(Records drawn from a dataset)
[Start of section]
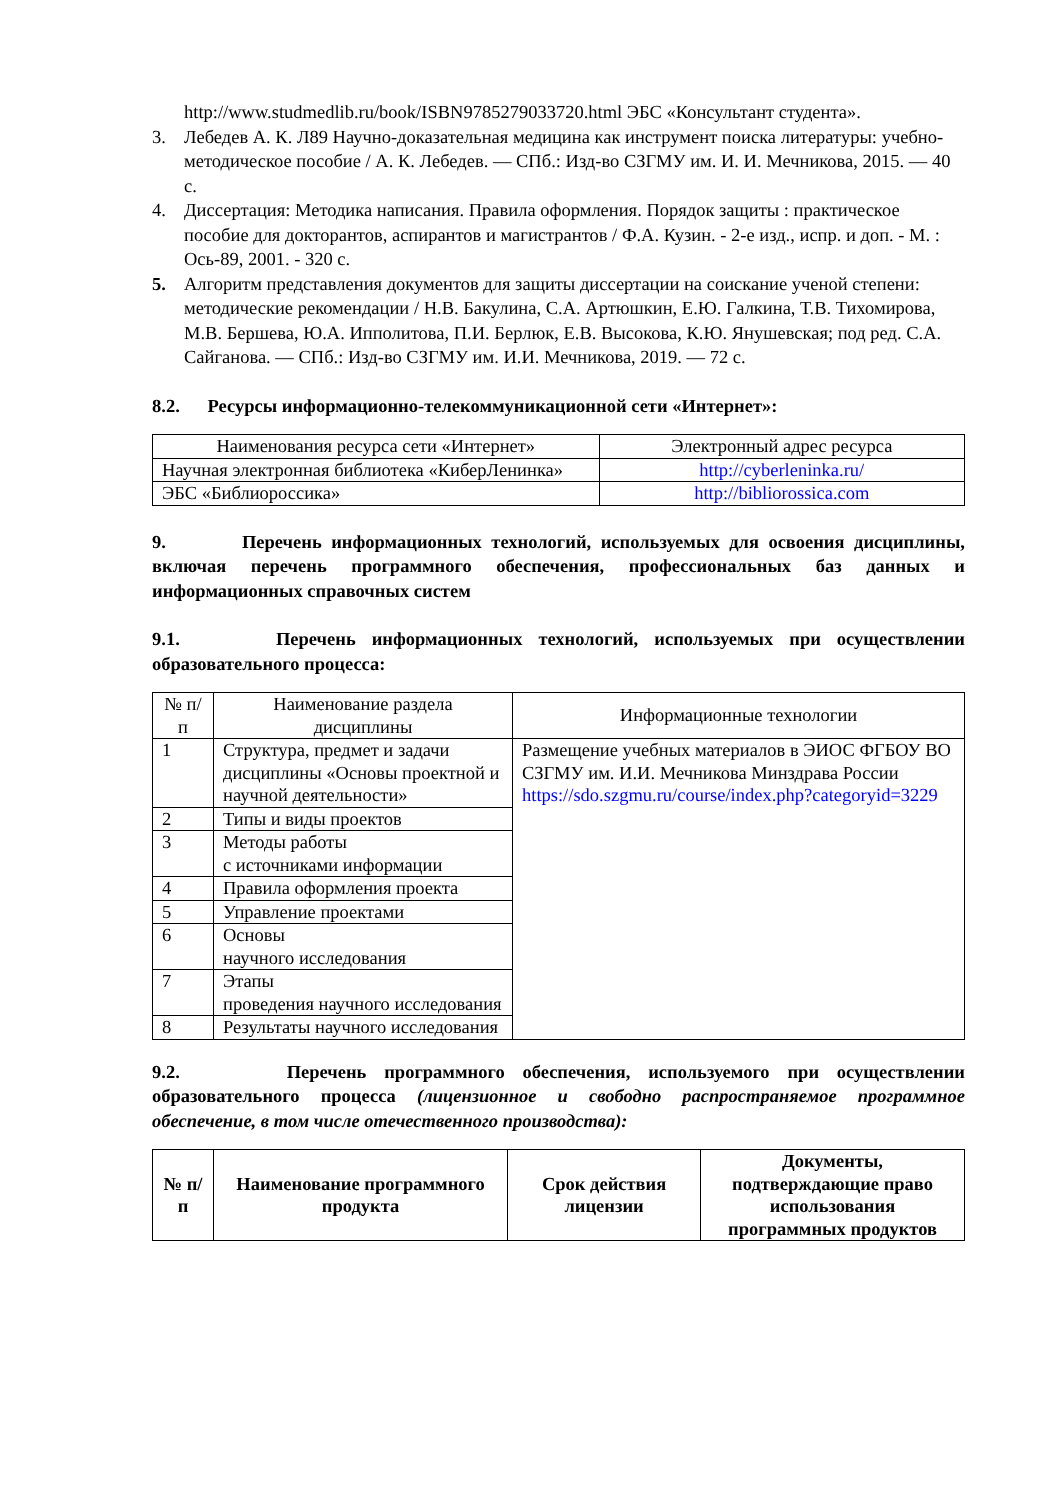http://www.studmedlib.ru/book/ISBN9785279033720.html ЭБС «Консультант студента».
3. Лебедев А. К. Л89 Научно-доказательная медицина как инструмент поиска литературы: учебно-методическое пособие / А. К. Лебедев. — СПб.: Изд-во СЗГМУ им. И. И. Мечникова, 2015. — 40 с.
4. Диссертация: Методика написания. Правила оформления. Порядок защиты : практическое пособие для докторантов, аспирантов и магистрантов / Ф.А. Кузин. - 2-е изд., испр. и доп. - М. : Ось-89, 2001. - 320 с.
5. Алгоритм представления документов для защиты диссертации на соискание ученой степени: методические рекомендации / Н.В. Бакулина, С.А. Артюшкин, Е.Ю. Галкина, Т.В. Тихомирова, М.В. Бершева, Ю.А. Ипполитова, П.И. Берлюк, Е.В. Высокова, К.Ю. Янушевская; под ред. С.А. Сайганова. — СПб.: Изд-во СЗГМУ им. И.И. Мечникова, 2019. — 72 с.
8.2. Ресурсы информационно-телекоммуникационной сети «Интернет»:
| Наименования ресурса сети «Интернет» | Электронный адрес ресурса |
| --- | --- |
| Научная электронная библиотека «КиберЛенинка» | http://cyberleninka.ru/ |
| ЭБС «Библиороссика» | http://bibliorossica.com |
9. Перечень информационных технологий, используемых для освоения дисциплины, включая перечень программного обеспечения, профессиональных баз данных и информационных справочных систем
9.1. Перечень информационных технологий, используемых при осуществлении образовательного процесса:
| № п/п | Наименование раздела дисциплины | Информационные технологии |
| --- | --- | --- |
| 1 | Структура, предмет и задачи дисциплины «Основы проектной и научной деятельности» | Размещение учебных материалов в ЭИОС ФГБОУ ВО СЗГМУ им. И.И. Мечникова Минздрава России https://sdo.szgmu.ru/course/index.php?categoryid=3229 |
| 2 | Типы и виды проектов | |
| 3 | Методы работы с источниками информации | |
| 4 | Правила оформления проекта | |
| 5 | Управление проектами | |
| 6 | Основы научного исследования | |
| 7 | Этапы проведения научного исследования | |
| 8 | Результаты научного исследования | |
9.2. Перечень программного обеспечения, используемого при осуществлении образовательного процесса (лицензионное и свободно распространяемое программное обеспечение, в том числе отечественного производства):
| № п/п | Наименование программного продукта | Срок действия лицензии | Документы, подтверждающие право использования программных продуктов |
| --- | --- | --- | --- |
[End of section]
Every entry, word for word, should be given again; the pictures are not part of the copy.

http://www.studmedlib.ru/book/ISBN9785279033720.html ЭБС «Консультант студента».
3. Лебедев А. К. Л89 Научно-доказательная медицина как инструмент поиска литературы: учебно-методическое пособие / А. К. Лебедев. — СПб.: Изд-во СЗГМУ им. И. И. Мечникова, 2015. — 40 с.
4. Диссертация: Методика написания. Правила оформления. Порядок защиты : практическое пособие для докторантов, аспирантов и магистрантов / Ф.А. Кузин. - 2-е изд., испр. и доп. - М. : Ось-89, 2001. - 320 с.
5. Алгоритм представления документов для защиты диссертации на соискание ученой степени: методические рекомендации / Н.В. Бакулина, С.А. Артюшкин, Е.Ю. Галкина, Т.В. Тихомирова, М.В. Бершева, Ю.А. Ипполитова, П.И. Берлюк, Е.В. Высокова, К.Ю. Янушевская; под ред. С.А. Сайганова. — СПб.: Изд-во СЗГМУ им. И.И. Мечникова, 2019. — 72 с.
8.2. Ресурсы информационно-телекоммуникационной сети «Интернет»:
| Наименования ресурса сети «Интернет» | Электронный адрес ресурса |
| --- | --- |
| Научная электронная библиотека «КиберЛенинка» | http://cyberleninka.ru/ |
| ЭБС «Библиороссика» | http://bibliorossica.com |
9. Перечень информационных технологий, используемых для освоения дисциплины, включая перечень программного обеспечения, профессиональных баз данных и информационных справочных систем
9.1. Перечень информационных технологий, используемых при осуществлении образовательного процесса:
| № п/п | Наименование раздела дисциплины | Информационные технологии |
| --- | --- | --- |
| 1 | Структура, предмет и задачи дисциплины «Основы проектной и научной деятельности» | Размещение учебных материалов в ЭИОС ФГБОУ ВО СЗГМУ им. И.И. Мечникова Минздрава России https://sdo.szgmu.ru/course/index.php?categoryid=3229 |
| 2 | Типы и виды проектов | |
| 3 | Методы работы с источниками информации | |
| 4 | Правила оформления проекта | |
| 5 | Управление проектами | |
| 6 | Основы научного исследования | |
| 7 | Этапы проведения научного исследования | |
| 8 | Результаты научного исследования | |
9.2. Перечень программного обеспечения, используемого при осуществлении образовательного процесса (лицензионное и свободно распространяемое программное обеспечение, в том числе отечественного производства):
| № п/п | Наименование программного продукта | Срок действия лицензии | Документы, подтверждающие право использования программных продуктов |
| --- | --- | --- | --- |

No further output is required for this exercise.